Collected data
========================================

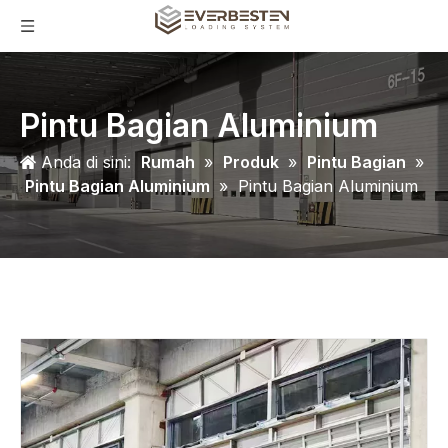
Pintu Bagian Aluminium
Anda di sini:
Rumah
»
Produk
»
Pintu Bagian
»
Pintu Bagian Aluminium
»
Pintu Bagian Aluminium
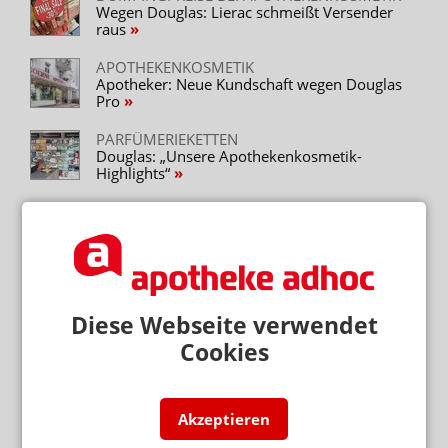
Wegen Douglas: Lierac schmeißt Versender
raus
APOTHEKENKOSMETIK
Apotheker: Neue Kundschaft wegen Douglas
Pro
PARFÜMERIEKETTEN
Douglas: „Unsere Apothekenkosmetik-
Highlights“
PARFÜMERIEKETTEN
Douglas: Countdown für Kosmetikapotheke
Neuere Artikel zum Thema
Diese Webseite verwendet
VERSANDAPOTHEKE VERLÄSST MARKTPLÄTZE
Cookies
DocMorris: Abschied von Idealo und Ebay
WACHSTUM UM EIN VIERTEL
Akzeptieren
DocMorris beerdigt Apo-Rot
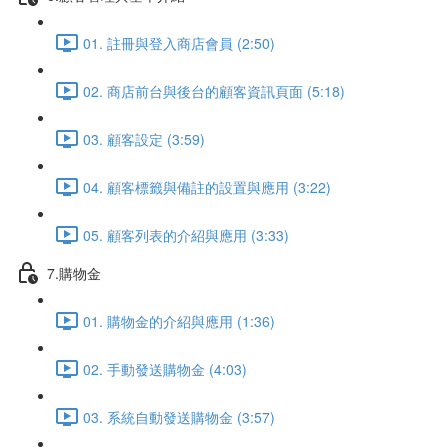
01. 註冊與登入商店會員 (2:50)
02. 商店前台與後台的顧客資訊頁面 (5:18)
03. 顧客設定 (3:59)
04. 顧客標籤與備註的設置與應用 (3:22)
05. 顧客列表的介紹與應用 (3:33)
7.購物金
01. 購物金的介紹與應用 (1:36)
02. 手動發送購物金 (4:03)
03. 系統自動發送購物金 (3:57)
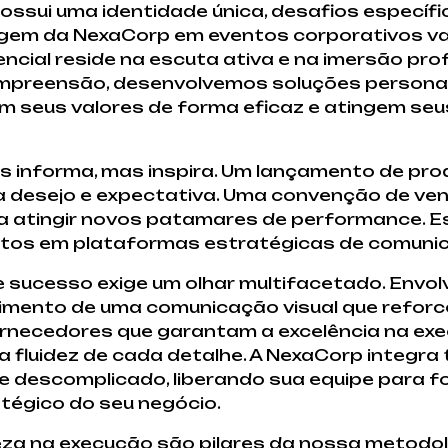
sui uma identidade única, desafios específic
dagem da NexaCorp em eventos corporativos va
ncial reside na escuta ativa e na imersão p
compreensão, desenvolvemos soluções persona
 seus valores de forma eficaz e atingem seu
s informa, mas inspira. Um lançamento de pr
a desejo e expectativa. Uma convenção de ve
 a atingir novos patamares de performance. 
tos em plataformas estratégicas de comunic
e sucesso exige um olhar multifacetado. Envol
vimento de uma comunicação visual que reforc
ornecedores que garantam a excelência na ex
a fluidez de cada detalhe. A NexaCorp integra
 descomplicado, liberando sua equipe para f
tégico do seu negócio.
eza na execução são pilares da nossa metodol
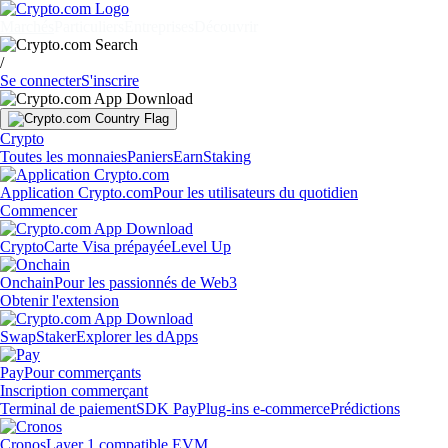
Marchés
Particuliers
Entreprises
Découvrir
/
Se connecter
S'inscrire
Crypto
Toutes les monnaies
Paniers
Earn
Staking
Application Crypto.com
Pour les utilisateurs du quotidien
Commencer
Crypto
Carte Visa prépayée
Level Up
Onchain
Pour les passionnés de Web3
Obtenir l'extension
Swap
Staker
Explorer les dApps
Pay
Pour commerçants
Inscription commerçant
Terminal de paiement
SDK Pay
Plug-ins e-commerce
Prédictions
Cronos
Layer 1 compatible EVM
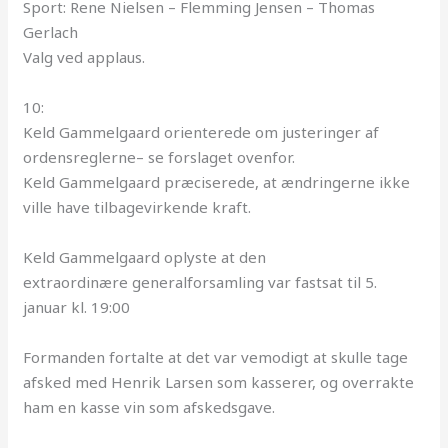
Sport: Rene Nielsen – Flemming Jensen – Thomas
Gerlach
Valg ved applaus.
10:
Keld Gammelgaard orienterede om justeringer af
ordensreglerne– se forslaget ovenfor.
Keld Gammelgaard præciserede, at ændringerne ikke
ville have tilbagevirkende kraft.
Keld Gammelgaard oplyste at den
extraordinære
generalforsamling
var fastsat til 5.
januar kl. 19:00
Formanden fortalte at det var vemodigt at skulle tage
afsked med Henrik Larsen som kasserer, og overrakte
ham en kasse vin som afskedsgave.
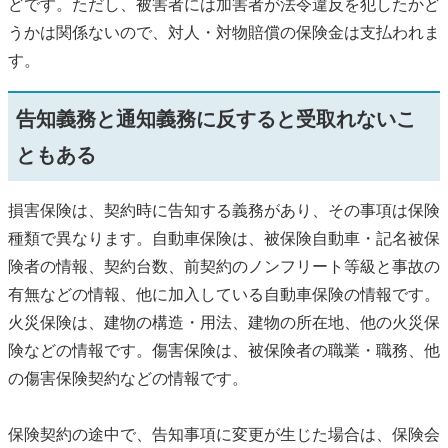
どです。ただし、被害者には加害者が法令違反を犯したかど
うかは関係ないので、対人・対物賠償の保険金は支払われま
す。
告知義務と通知義務に反すると受取れないこ
ともある
損害保険は、契約時に告知する義務があり、その事項は保険
種類で異なります。自動車保険は、被保険自動車・記名被保
険者の情報、契約台数、前契約のノンフリート等級と事故の
有無などの情報、他に加入している自動車保険の情報です。
火災保険は、建物の構造・用法、建物の所在地、他の火災保
険などの情報です。傷害保険は、被保険者の職業・職務、他
の傷害保険契約などの情報です。
保険契約の途中で、告知事項に変更が生じた場合は、保険会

========================================

▶ Job
Every entry above needs to be retyped exactly; drop the pictures.

▶ Output for this exercise
Pintu Bagian Aluminium
Anda di sini:
Rumah
»
Produk
»
Pintu Bagian
»
Pintu Bagian Aluminium
»
Pintu Bagian Aluminium
Wegen Douglas: Lierac schmeißt Versender
raus
APOTHEKENKOSMETIK
Apotheker: Neue Kundschaft wegen Douglas
Pro
PARFÜMERIEKETTEN
Douglas: „Unsere Apothekenkosmetik-
Highlights“
PARFÜMERIEKETTEN
Douglas: Countdown für Kosmetikapotheke
Neuere Artikel zum Thema
Diese Webseite verwendet
VERSANDAPOTHEKE VERLÄSST MARKTPLÄTZE
Cookies
DocMorris: Abschied von Idealo und Ebay
WACHSTUM UM EIN VIERTEL
Akzeptieren
DocMorris beerdigt Apo-Rot
01. 註冊與登入商店會員 (2:50)
02. 商店前台與後台的顧客資訊頁面 (5:18)
03. 顧客設定 (3:59)
04. 顧客標籤與備註的設置與應用 (3:22)
05. 顧客列表的介紹與應用 (3:33)
7.購物金
01. 購物金的介紹與應用 (1:36)
02. 手動發送購物金 (4:03)
03. 系統自動發送購物金 (3:57)
sui uma identidade única, desafios específic
dagem da NexaCorp em eventos corporativos va
ncial reside na escuta ativa e na imersão p
compreensão, desenvolvemos soluções persona
 seus valores de forma eficaz e atingem seu
s informa, mas inspira. Um lançamento de pr
a desejo e expectativa. Uma convenção de ve
 a atingir novos patamares de performance. 
tos em plataformas estratégicas de comunic
e sucesso exige um olhar multifacetado. Envol
vimento de uma comunicação visual que reforc
ornecedores que garantam a excelência na ex
a fluidez de cada detalhe. A NexaCorp integra
 descomplicado, liberando sua equipe para f
tégico do seu negócio.
eza na execução são pilares da nossa metodol
Marchés
Particuliers
Entreprises
Découvrir
/
Se connecter
S'inscrire
Crypto
Toutes les monnaies
Paniers
Earn
Staking
Application Crypto.com
Pour les utilisateurs du quotidien
Commencer
Crypto
Carte Visa prépayée
Level Up
Onchain
Pour les passionnés de Web3
Obtenir l'extension
Swap
Staker
Explorer les dApps
Pay
Pour commerçants
Inscription commerçant
Terminal de paiement
SDK Pay
Plug-ins e-commerce
Prédictions
Cronos
Layer 1 compatible EVM
Sport: Rene Nielsen – Flemming Jensen – Thomas
Gerlach
Valg ved applaus.
10:
Keld Gammelgaard orienterede om justeringer af
ordensreglerne– se forslaget ovenfor.
Keld Gammelgaard præciserede, at ændringerne ikke
ville have tilbagevirkende kraft.
Keld Gammelgaard oplyste at den
extraordinære
generalforsamling
var fastsat til 5.
januar kl. 19:00
Formanden fortalte at det var vemodigt at skulle tage
afsked med Henrik Larsen som kasserer, og overrakte
ham en kasse vin som afskedsgave.
どです。ただし、被害者には加害者が法令違反を犯したかど
うかは関係ないので、対人・対物賠償の保険金は支払われま
す。
告知義務と通知義務に反すると受取れないこ
ともある
損害保険は、契約時に告知する義務があり、その事項は保険
種類で異なります。自動車保険は、被保険自動車・記名被保
険者の情報、契約台数、前契約のノンフリート等級と事故の
有無などの情報、他に加入している自動車保険の情報です。
火災保険は、建物の構造・用法、建物の所在地、他の火災保
険などの情報です。傷害保険は、被保険者の職業・職務、他
の傷害保険契約などの情報です。
保険契約の途中で、告知事項に変更が生じた場合は、保険会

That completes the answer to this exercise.